China factory activity stabilising: HSBC Flash PMI
China's factories stabilised in April as output ticked higher, new business rose from multi-month lows and export orders perked up, though not sufficiently for a private sector survey of purchasing managers to flag a return to expansionary territory.
The HSBC Flash Purchasing Managers Index, the earliest indicator of China's industrial activity, recovered slightly to 49.1 in April from a final reading of 48.3 in March, but still remained below the level that signifies contracting economic activity for the sixth month running.
"The index pointed to a slower pace of deterioration than in March, largely reflecting slower rates of decline of manufacturing production and new orders," Markit Economic Research, which publishes the index, said on Monday.
The HSBC Manufacturing PMI index has not been consistently above 50 since June 2011, although it is far above readings of the low-40s reached during the depth of the global financial crisis in late 2008 and early 2009.
The new orders sub-index, which carries the heaviest weight of the five components making up the overall PMI, bounced to 48.9 from the four-month low seen on the March flash index, just behind the reading on the output index which failed to rebound past the 50 mark.
An index reading of 50 marks the line between expansion and contraction of activity, according to the methodology of the survey compiled by UK-based Markit.
HSBC, the survey's sponsor, believes a reading of 48 signals a level of industrial output consistent with economic growth above 8 per cent.
The uptick indicates an acceleration of manufacturing activity compared with lows at the beginning of this year, helped by new export orders.

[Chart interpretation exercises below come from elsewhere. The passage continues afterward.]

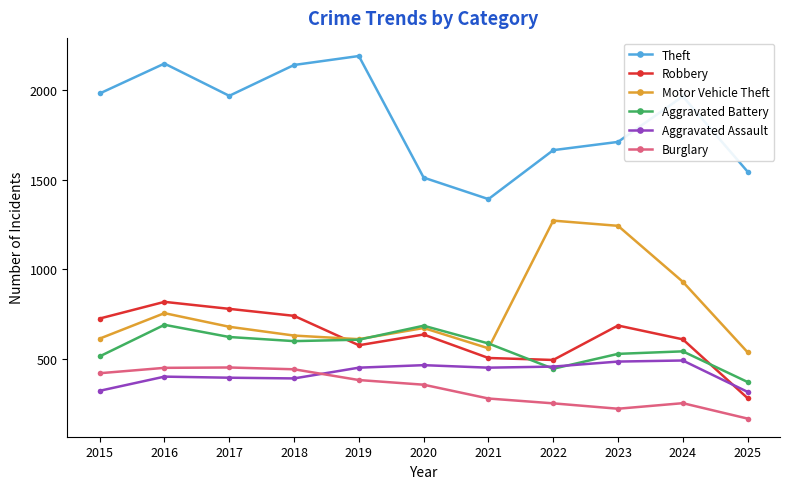

At which category does Theft reach its first local valley?

2017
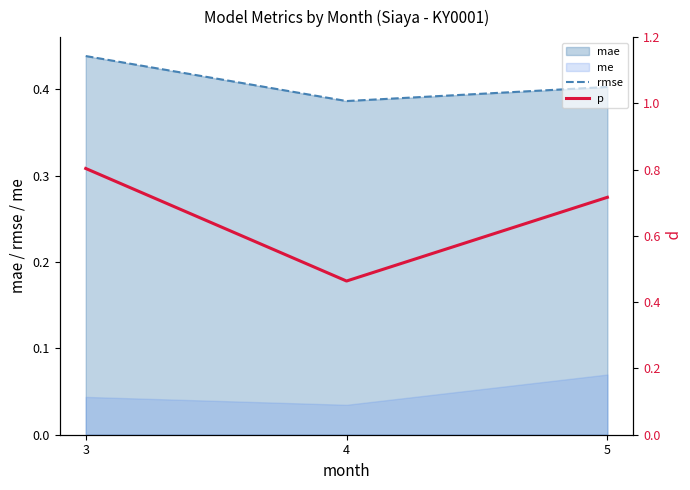

At how many categories does at least one series exceed 0?

3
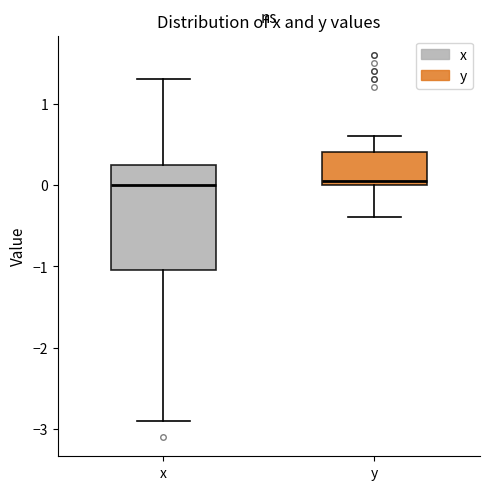

Comparing the boxes themselves (not the whiskers), which one is the tallest?

x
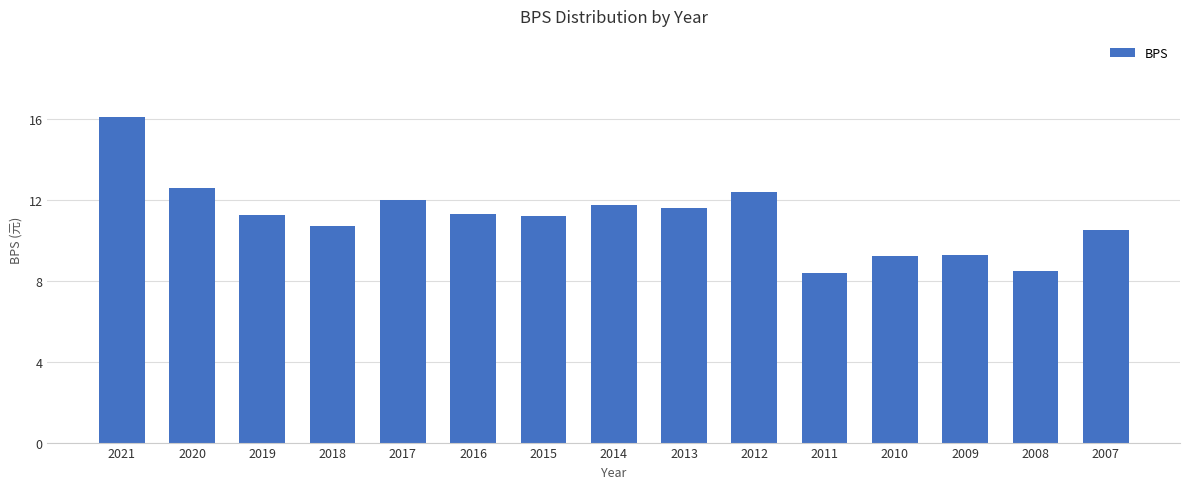

What is the maximum value shown in the chart?

16.1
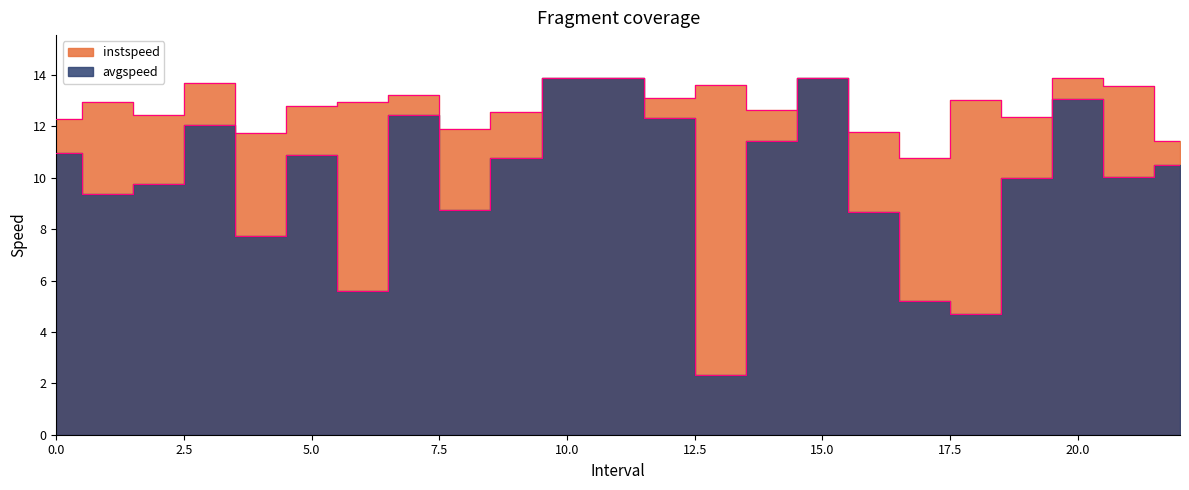

The avgspeed series shows 23.5 at 15.0. True or false?

False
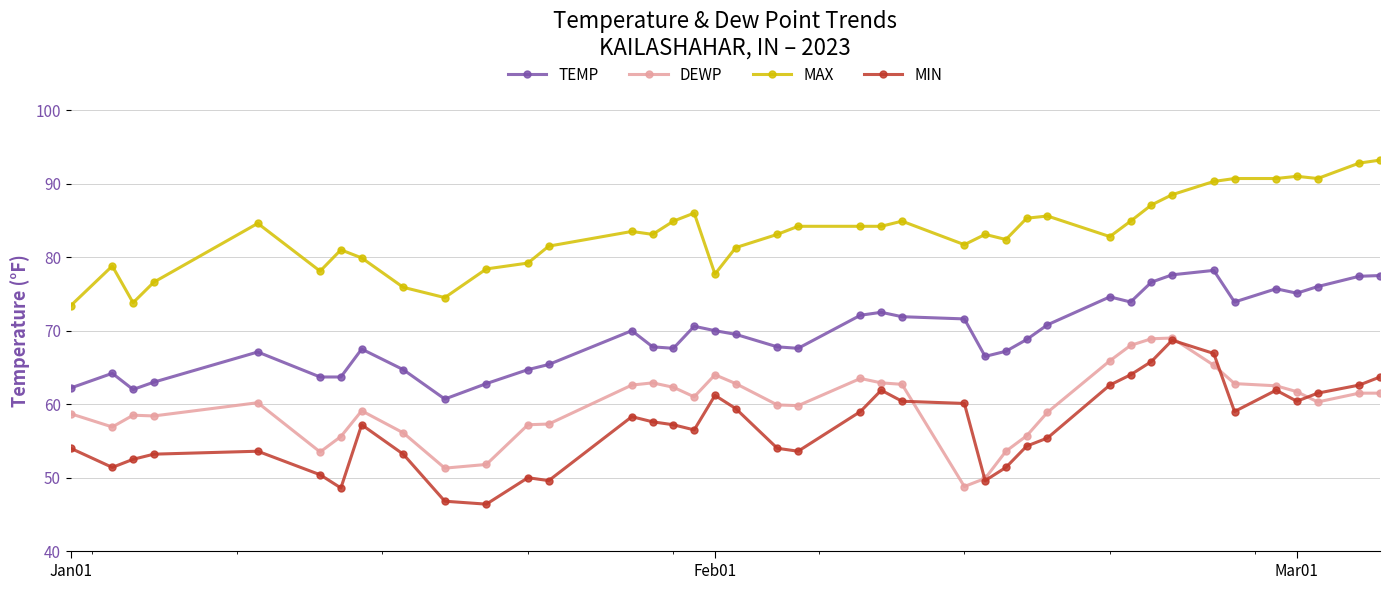

What is the minimum value shown in the chart?

46.4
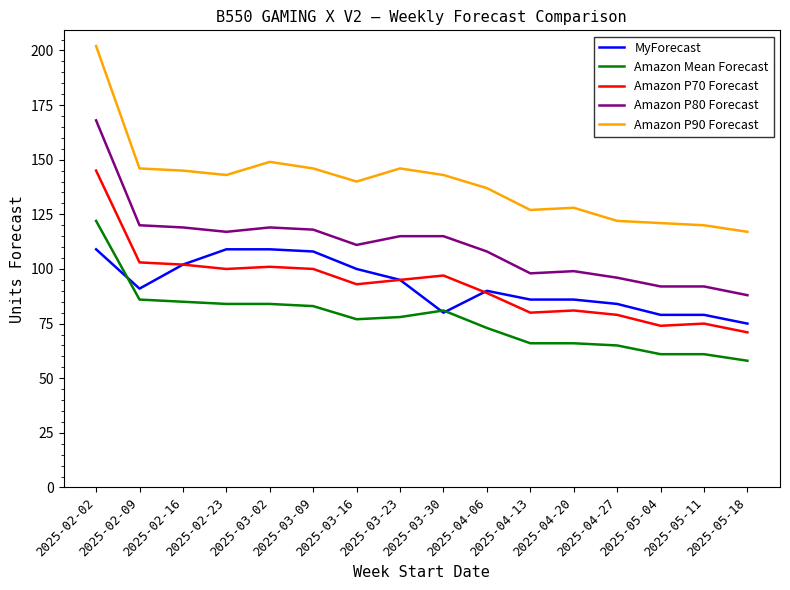

Where does the Amazon P80 Forecast series first go above 115?

2025-02-02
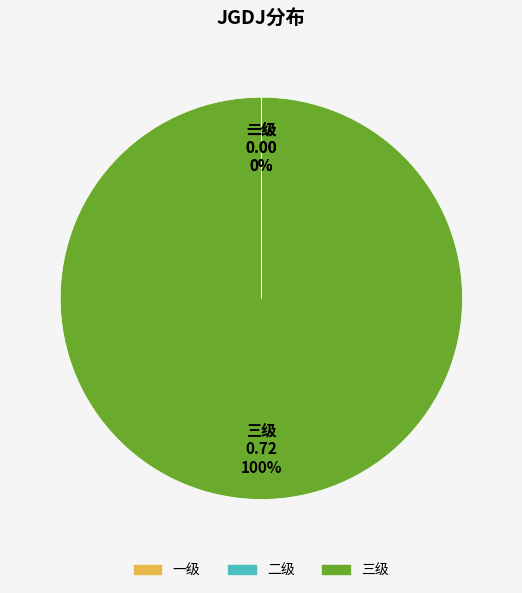

To the nearest percent, what is the difference between the largest and smallest slice percentages?

100%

That sub-index signaled a very slight contraction as it delivered its strongest reading since January.
"This suggests that the earlier easing measures have started to work and hence should ease concerns of a sharp growth slowdown," HSBC's China chief economist, Qu Hongbin, wrote in a statement accompanying the release of the survey.
China's official PMI hit an 11-month high of 53.1 in March and saw an uptick in exports and new orders.
That survey includes more state-owned firms in its results, while Markit captures more credit-constrained private firms in its survey. The two surveys also have differing methodologies for seasonal adjustment.
China's annual rate of GDP growth slowed to 8.1 per cent in the first three months of 2012, down from Q4 2011's 8.9 per cent, below consensus forecasts but above the most bearish investor calls, leading many analysts to believe that the downswing in the world's second-biggest economy may have bottomed out.
The consensus view is that the risk of a hard economic landing for China has now largely passed.
Still, China continues to struggle with overcapacity in most manufacturing sectors, including steel, plastics, and textiles, thanks to manufacturers' strategy of expanding as rapidly as possible to maintain market share as well as their need to produce as much as possible to maintain cash flow.
The survey noted that while new orders appeared to be stabilising, backlogs of work had not risen.
Meanwhile, the employment index rose only marginally from a three-year low in March. That could push China's leadership to deliver on the policy easing that is being priced into markets, to avoid the possibility of social unrest.
Economists in a Reuters poll last week forecast that China would cut required reserve ratios (RRR) for the country's big banks by 150 basis points by the end of the year to keep money supply and credit growth steady to cushion an economy on track for its slowest full year of growth in a decade.
The purge of popular politician Bo Xilai, who headed the giant inland city of Chongqing, raises concern that a power struggle at China's highest leadership levels risks seeing dissatisfaction among the people break out into the open.